● **Directions**: Go over the lines below, and when one contains the word "until", copy it.

● **Material to process**:
▼▼▼
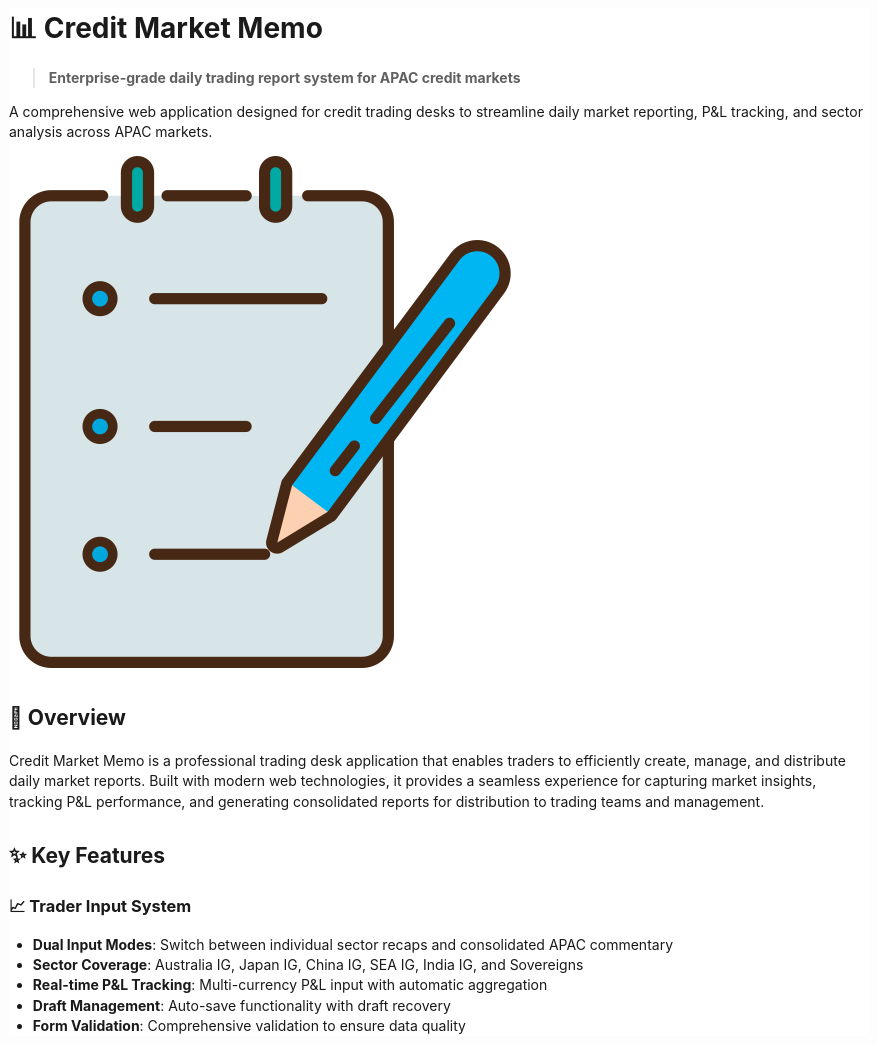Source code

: # 📊 Credit Market Memo

> **Enterprise-grade daily trading report system for APAC credit markets**

A comprehensive web application designed for credit trading desks to streamline daily market reporting, P&L tracking, and sector analysis across APAC markets.

![Credit Market Memo](public/memo.png)

## 🎯 **Overview**

Credit Market Memo is a professional trading desk application that enables traders to efficiently create, manage, and distribute daily market reports. Built with modern web technologies, it provides a seamless experience for capturing market insights, tracking P&L performance, and generating consolidated reports for distribution to trading teams and management.

## ✨ **Key Features**

### 📈 **Trader Input System**
- **Dual Input Modes**: Switch between individual sector recaps and consolidated APAC commentary
- **Sector Coverage**: Australia IG, Japan IG, China IG, SEA IG, India IG, and Sovereigns
- **Real-time P&L Tracking**: Multi-currency P&L input with automatic aggregation
- **Draft Management**: Auto-save functionality with draft recovery
- **Form Validation**: Comprehensive validation to ensure data quality
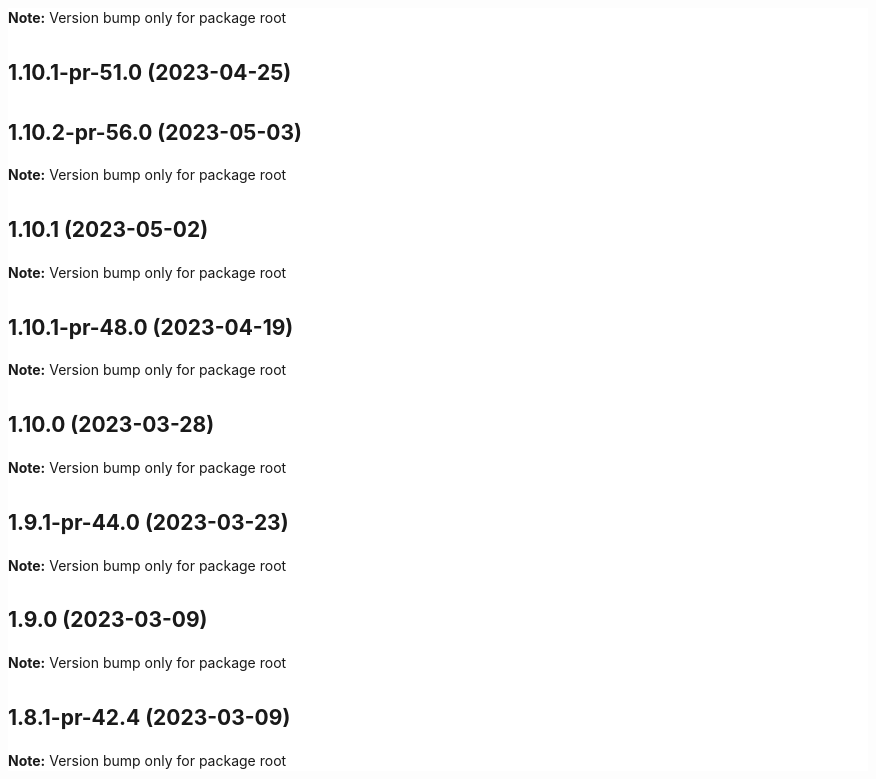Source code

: **Note:** Version bump only for package root





## 1.10.1-pr-51.0 (2023-04-25)
## 1.10.2-pr-56.0 (2023-05-03)

**Note:** Version bump only for package root





## 1.10.1 (2023-05-02)

**Note:** Version bump only for package root





## 1.10.1-pr-48.0 (2023-04-19)

**Note:** Version bump only for package root





## 1.10.0 (2023-03-28)

**Note:** Version bump only for package root





## 1.9.1-pr-44.0 (2023-03-23)

**Note:** Version bump only for package root





## 1.9.0 (2023-03-09)

**Note:** Version bump only for package root





## 1.8.1-pr-42.4 (2023-03-09)

**Note:** Version bump only for package root




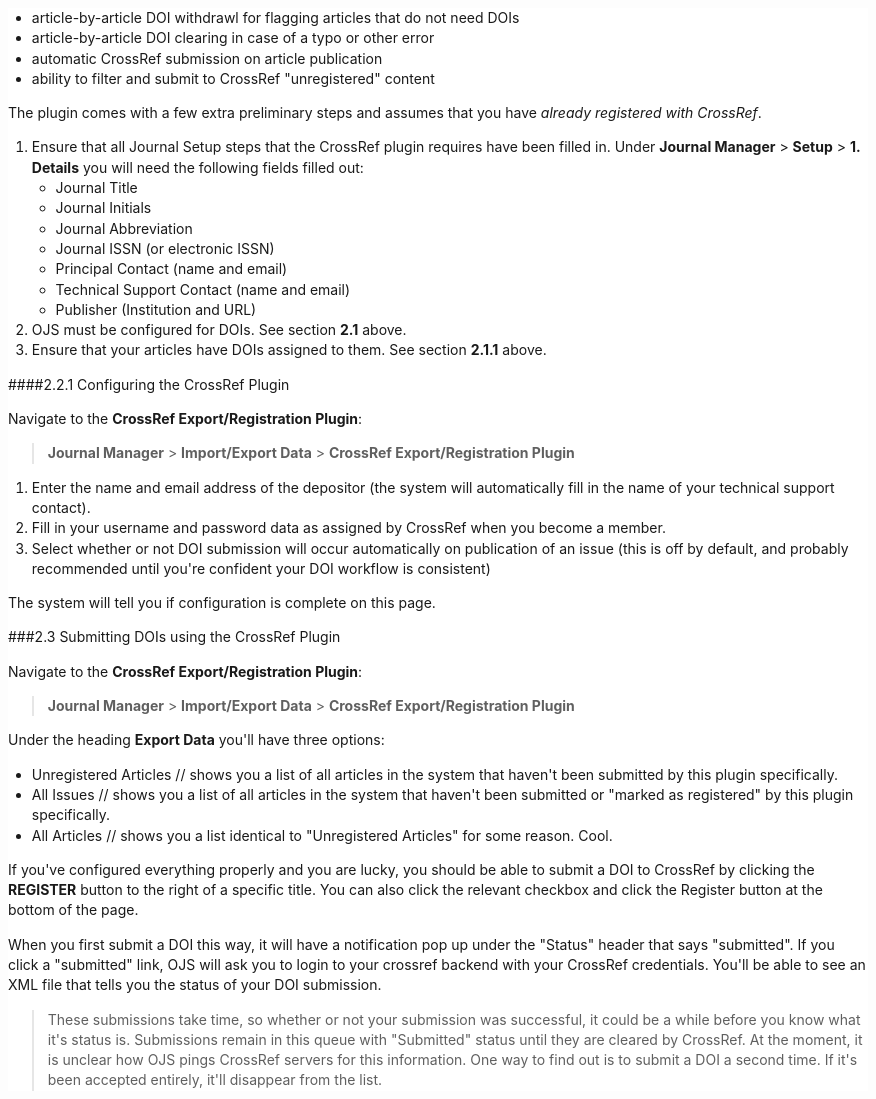 - article-by-article DOI withdrawl for flagging articles that do not need DOIs
- article-by-article DOI clearing in case of a typo or other error
- automatic CrossRef submission on article publication
- ability to filter and submit to CrossRef "unregistered" content

The plugin comes with a few extra preliminary steps and assumes that you have *already registered with CrossRef*. 

1. Ensure that all Journal Setup steps that the CrossRef plugin requires have been filled in. Under **Journal Manager** > **Setup** > **1. Details** you will need the following fields filled out:
	- Journal Title
	- Journal Initials
	- Journal Abbreviation
	- Journal ISSN (or electronic ISSN)
	- Principal Contact (name and email)
	- Technical Support Contact (name and email)
	- Publisher (Institution and URL)
2. OJS must be configured for DOIs. See section **2.1** above. 
3. Ensure that your articles have DOIs assigned to them. See section **2.1.1** above. 

####2.2.1 Configuring the CrossRef Plugin

Navigate to the **CrossRef Export/Registration Plugin**:

> **Journal Manager** > **Import/Export Data** > **CrossRef Export/Registration Plugin**

1. Enter the name and email address of the depositor (the system will automatically fill in the name of your technical support contact).
2. Fill in your username and password data as assigned by CrossRef when you become a member.
3. Select whether or not DOI submission will occur automatically on publication of an issue (this is off by default, and probably recommended until you're confident your DOI workflow is consistent)

The system will tell you if configuration is complete on this page. 

###2.3 Submitting DOIs using the CrossRef Plugin

Navigate to the **CrossRef Export/Registration Plugin**:

> **Journal Manager** > **Import/Export Data** > **CrossRef Export/Registration Plugin**

Under the heading **Export Data** you'll have three options:

- Unregistered Articles // shows you a list of all articles in the system that haven't been submitted by this plugin specifically. 
- All Issues // shows you a list of all articles in the system that haven't been submitted or "marked as registered" by this plugin specifically. 
- All Articles // shows you a list identical to "Unregistered Articles" for some reason. Cool. 

If you've configured everything properly and you are lucky, you should be able to submit a DOI to CrossRef by clicking the **REGISTER** button to the right of a specific title. You can also click the relevant checkbox and click the Register button at the bottom of the page. 

When you first submit a DOI this way, it will have a notification pop up under the "Status" header that says "submitted". If you click a "submitted" link, OJS will ask you to login to your crossref backend with your CrossRef credentials. You'll be able to see an XML file that tells you the status of your DOI submission. 

> These submissions take time, so whether or not your submission was successful, it could be a while before you know what it's status is. Submissions remain in this queue with "Submitted" status until they are cleared by CrossRef. At the moment, it is unclear how OJS pings CrossRef servers for this information. One way to find out is to submit a DOI a second time. If it's been accepted entirely, it'll disappear from the list.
▲▲▲
● **Response to this task**:
3. Select whether or not DOI submission will occur automatically on publication of an issue (this is off by default, and probably recommended until you're confident your DOI workflow is consistent)
> These submissions take time, so whether or not your submission was successful, it could be a while before you know what it's status is. Submissions remain in this queue with "Submitted" status until they are cleared by CrossRef. At the moment, it is unclear how OJS pings CrossRef servers for this information. One way to find out is to submit a DOI a second time. If it's been accepted entirely, it'll disappear from the list.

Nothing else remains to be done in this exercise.